§ **EXPLORAR EL MATERIAL**
**a.** Responde estas preguntas a partir del texto sobre Peralta Ramos y De Loof:
(i) ¿A cuántos amigos invitó Peralta Ramos a comer en 1968 y en qué restaurante?
(ii) ¿Qué número tenía la suite del Copacabana Palace donde se alojó De Loof?
(iii) ¿Quién registró con su cámara esas jornadas en Río de Janeiro?
**b.** Prosigue el texto sobre Peralta Ramos y De Loof desde su última oración.

§ **TEXTO PROPORCIONADO**
%%

En 1968, Federico Peralta Ramos, artista y bon vivant de la alta sociedad argentina, ganó la Beca Guggenheim y, en lugar de producir obra, utilizó ese dinero para invitar a 25 amigos a comer al restaurante del Hotel Alvear. “En vez de pintar una comida, di una”, explicaría más adelante en una carta enviada a la Fundación. En 2018, Segio De Loof, artista y personaje fundamental del under porteño orgullosamente lumpen, llevó adelante, de manera involuntaria pero tan acorde a su estilo, una apropiación de La última cena de Peralta Ramos. Tomó los dólares recaudados a través de la subasta de obras donadas por amigos artistas, que originalmente iban a ser destinados a la apertura del restaurante La Guillotina -con el cual el creador de Bolivia, El Dorado y Ave Porco, entre otros, volvería a formar parte de la vida de la ciudad-, y se fue a Río de Janeiro a pasar cuatro días con sus noches en la suite 951 del estupendo Copacabana Palace, en compañía de su secuaz, compinche y contrafigura Christian Dios. Esas jornadas fueron retratadas por la cámara de Fernando Portabales y, editadas y engordadas, constituyen Copacabana Papers, película que supone la obra póstuma del artista que le pusiera un espejo a los '90 y los reflejara sobre la noche de la Buenos Aires más atrevida.

%%

Datos recopilados:
%%

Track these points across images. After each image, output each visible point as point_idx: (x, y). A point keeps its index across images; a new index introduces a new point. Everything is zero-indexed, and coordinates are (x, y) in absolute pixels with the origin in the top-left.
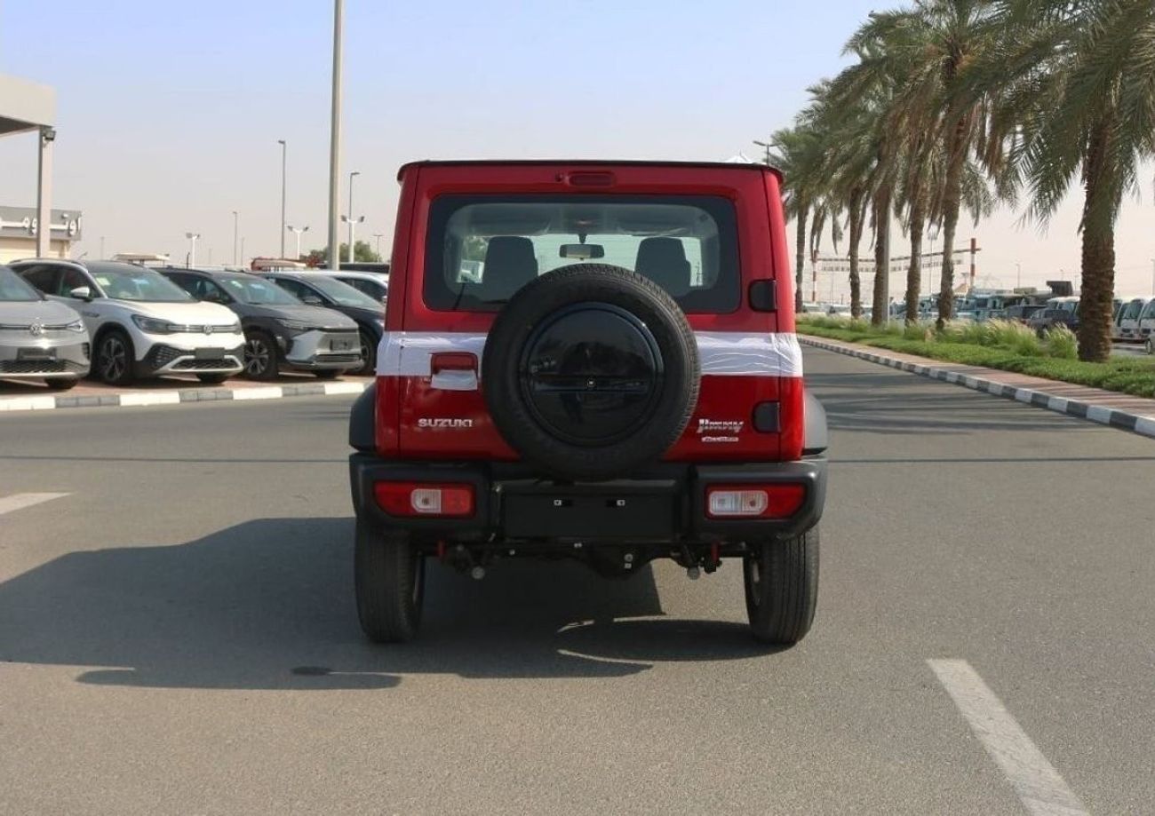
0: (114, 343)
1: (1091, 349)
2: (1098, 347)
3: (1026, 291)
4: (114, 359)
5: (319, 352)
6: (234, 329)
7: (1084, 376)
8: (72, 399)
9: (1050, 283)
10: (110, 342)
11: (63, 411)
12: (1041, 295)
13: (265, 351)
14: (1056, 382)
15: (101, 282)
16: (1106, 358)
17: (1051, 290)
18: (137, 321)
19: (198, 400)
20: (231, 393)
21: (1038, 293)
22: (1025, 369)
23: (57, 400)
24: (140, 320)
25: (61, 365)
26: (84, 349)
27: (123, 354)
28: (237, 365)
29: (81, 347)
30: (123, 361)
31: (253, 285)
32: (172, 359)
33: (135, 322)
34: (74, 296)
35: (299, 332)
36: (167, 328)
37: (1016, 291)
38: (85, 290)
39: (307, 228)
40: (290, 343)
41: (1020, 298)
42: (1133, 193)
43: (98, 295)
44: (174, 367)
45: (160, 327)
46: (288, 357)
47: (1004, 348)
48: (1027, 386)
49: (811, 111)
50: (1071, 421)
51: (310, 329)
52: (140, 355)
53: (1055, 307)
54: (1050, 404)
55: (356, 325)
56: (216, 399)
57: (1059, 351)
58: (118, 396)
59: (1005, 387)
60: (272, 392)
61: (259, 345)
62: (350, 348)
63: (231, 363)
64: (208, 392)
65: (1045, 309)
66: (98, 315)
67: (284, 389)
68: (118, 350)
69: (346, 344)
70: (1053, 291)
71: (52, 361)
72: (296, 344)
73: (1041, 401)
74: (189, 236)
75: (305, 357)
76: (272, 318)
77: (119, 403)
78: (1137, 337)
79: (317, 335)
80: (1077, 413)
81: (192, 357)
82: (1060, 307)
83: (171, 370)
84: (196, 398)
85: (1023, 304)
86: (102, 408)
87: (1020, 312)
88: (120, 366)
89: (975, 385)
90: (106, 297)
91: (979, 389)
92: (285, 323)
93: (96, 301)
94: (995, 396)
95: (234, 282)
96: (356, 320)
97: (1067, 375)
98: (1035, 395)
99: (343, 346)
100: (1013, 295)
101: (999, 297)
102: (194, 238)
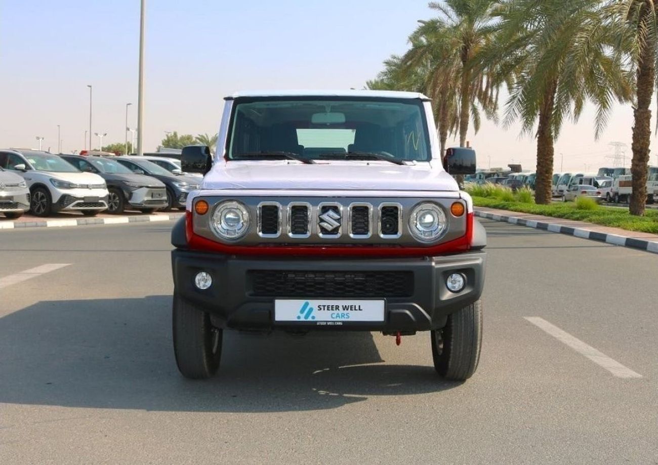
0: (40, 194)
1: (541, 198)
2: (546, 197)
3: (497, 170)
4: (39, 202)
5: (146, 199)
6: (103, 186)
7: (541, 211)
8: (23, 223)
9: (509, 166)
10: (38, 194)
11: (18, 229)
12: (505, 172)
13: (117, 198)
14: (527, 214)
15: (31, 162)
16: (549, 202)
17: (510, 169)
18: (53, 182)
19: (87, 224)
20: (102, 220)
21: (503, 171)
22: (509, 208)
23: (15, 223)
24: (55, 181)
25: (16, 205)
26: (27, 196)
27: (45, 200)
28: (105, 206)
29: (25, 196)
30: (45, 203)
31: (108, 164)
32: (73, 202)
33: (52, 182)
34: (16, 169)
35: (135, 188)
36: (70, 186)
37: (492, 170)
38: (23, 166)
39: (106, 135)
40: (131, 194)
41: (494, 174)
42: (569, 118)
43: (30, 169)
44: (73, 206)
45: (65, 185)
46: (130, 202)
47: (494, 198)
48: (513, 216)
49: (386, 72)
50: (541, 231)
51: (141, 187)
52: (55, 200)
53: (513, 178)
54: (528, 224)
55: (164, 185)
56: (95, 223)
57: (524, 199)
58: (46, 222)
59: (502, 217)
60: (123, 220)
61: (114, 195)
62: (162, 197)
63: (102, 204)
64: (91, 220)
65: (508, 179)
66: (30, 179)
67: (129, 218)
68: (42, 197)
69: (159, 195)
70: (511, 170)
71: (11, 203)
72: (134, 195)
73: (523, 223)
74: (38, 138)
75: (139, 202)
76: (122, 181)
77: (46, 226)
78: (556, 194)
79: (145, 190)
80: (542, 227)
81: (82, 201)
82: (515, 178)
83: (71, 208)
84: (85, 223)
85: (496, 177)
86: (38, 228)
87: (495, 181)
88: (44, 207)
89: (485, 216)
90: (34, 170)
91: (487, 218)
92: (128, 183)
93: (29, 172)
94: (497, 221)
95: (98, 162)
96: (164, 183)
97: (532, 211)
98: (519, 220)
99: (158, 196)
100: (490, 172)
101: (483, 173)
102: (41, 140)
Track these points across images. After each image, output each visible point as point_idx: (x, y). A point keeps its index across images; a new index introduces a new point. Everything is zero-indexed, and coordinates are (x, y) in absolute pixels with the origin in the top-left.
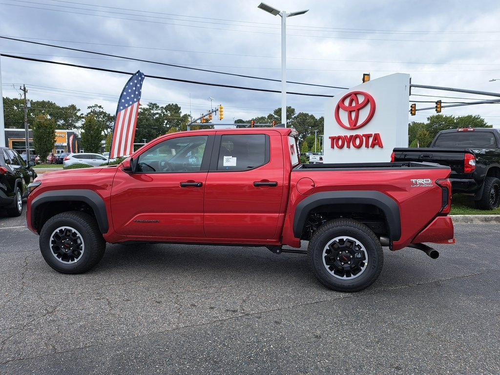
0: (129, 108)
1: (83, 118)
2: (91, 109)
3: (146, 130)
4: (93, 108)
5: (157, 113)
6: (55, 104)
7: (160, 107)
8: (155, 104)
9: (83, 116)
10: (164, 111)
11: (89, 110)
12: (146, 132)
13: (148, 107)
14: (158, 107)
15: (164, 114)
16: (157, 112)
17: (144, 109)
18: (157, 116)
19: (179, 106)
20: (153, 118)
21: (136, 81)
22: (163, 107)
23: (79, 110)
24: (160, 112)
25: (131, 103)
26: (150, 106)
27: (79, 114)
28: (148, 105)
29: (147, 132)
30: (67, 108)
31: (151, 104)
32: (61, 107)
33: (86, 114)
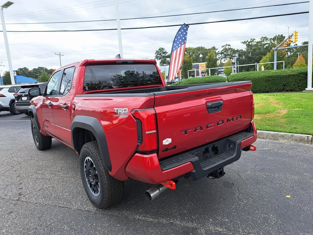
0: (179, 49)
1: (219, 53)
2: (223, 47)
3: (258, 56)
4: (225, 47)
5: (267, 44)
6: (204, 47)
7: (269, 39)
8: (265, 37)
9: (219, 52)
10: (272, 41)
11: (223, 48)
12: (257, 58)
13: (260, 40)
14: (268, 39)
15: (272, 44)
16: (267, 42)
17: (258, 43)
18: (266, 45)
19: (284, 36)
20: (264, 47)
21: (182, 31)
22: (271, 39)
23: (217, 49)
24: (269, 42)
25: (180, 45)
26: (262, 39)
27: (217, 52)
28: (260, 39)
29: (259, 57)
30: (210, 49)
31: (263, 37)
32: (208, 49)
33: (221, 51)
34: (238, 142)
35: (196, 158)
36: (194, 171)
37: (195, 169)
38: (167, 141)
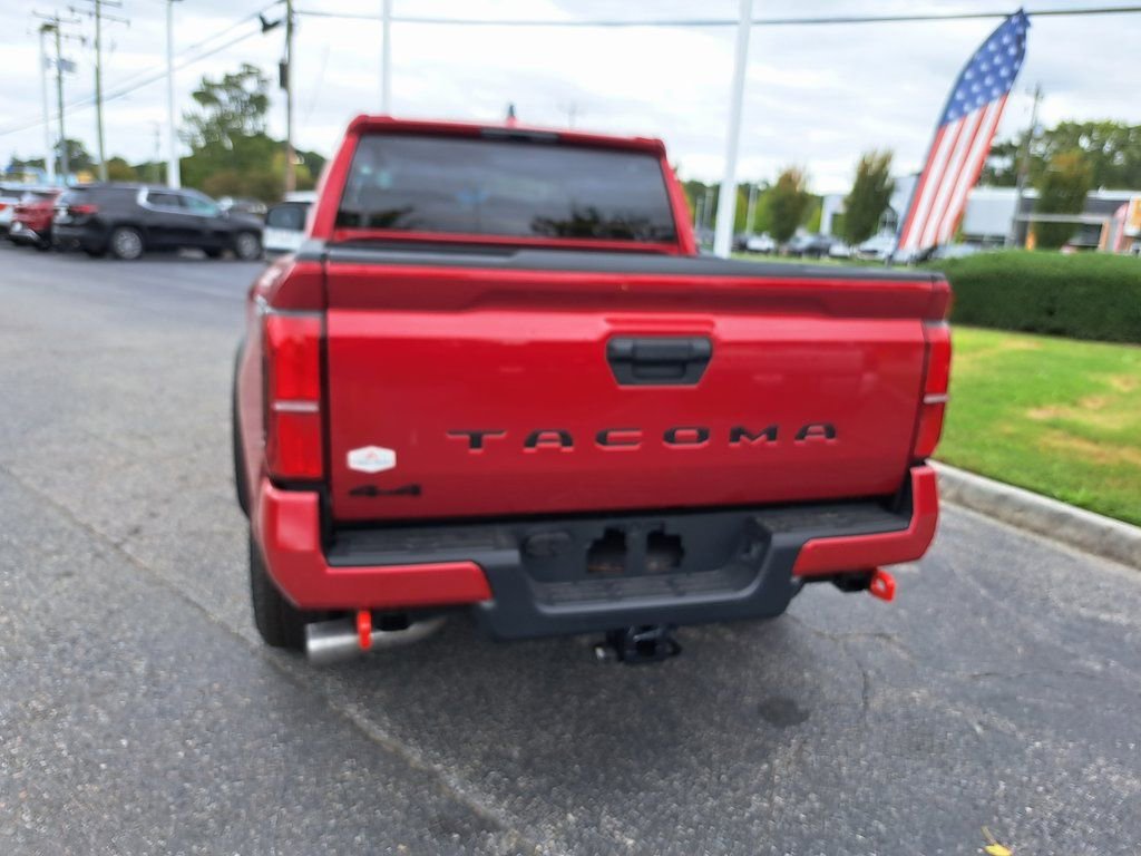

%%

§ **RESPUESTAS EN ORDEN**
**a.**
(i) A 25 amigos, en el restaurante del Hotel Alvear.
(ii) La suite 951.
(iii) Fernando Portabales.

**b.**
Estrenada en el BAFICI en marzo de este año, Copacabana Papers se podrá ver los jueves 16 y 23 y sábados 18 y 25 de septiembre en el Museo Moderno (Av. San Juan 350), como coda de la exposición ¿Sentiste hablar de mí?, retrospectiva de De Loof que se exhibió allí mismo, entre noviembre de 2019 y febrero de 2021. “Los dos artistas más geniales argentinos que conocí y que tuve la oportunidad de apreciar, no solamente desde la obra sino también desde la forma de pensar, son Charly García y Sergio De Loof. Me cuesta imaginarme a los argentinos sin García y me cuesta imaginar el under, la noche, los colectivos, las disidencias, sin un Sergio De Loof que viniera a patear el tablero”. Al hablar con Página/12, Fernando Portabales muestra la satisfacción del trabajo realizado tras un largo derrotero en el que la película fue encontrando diferentes mutaciones y capas de significado.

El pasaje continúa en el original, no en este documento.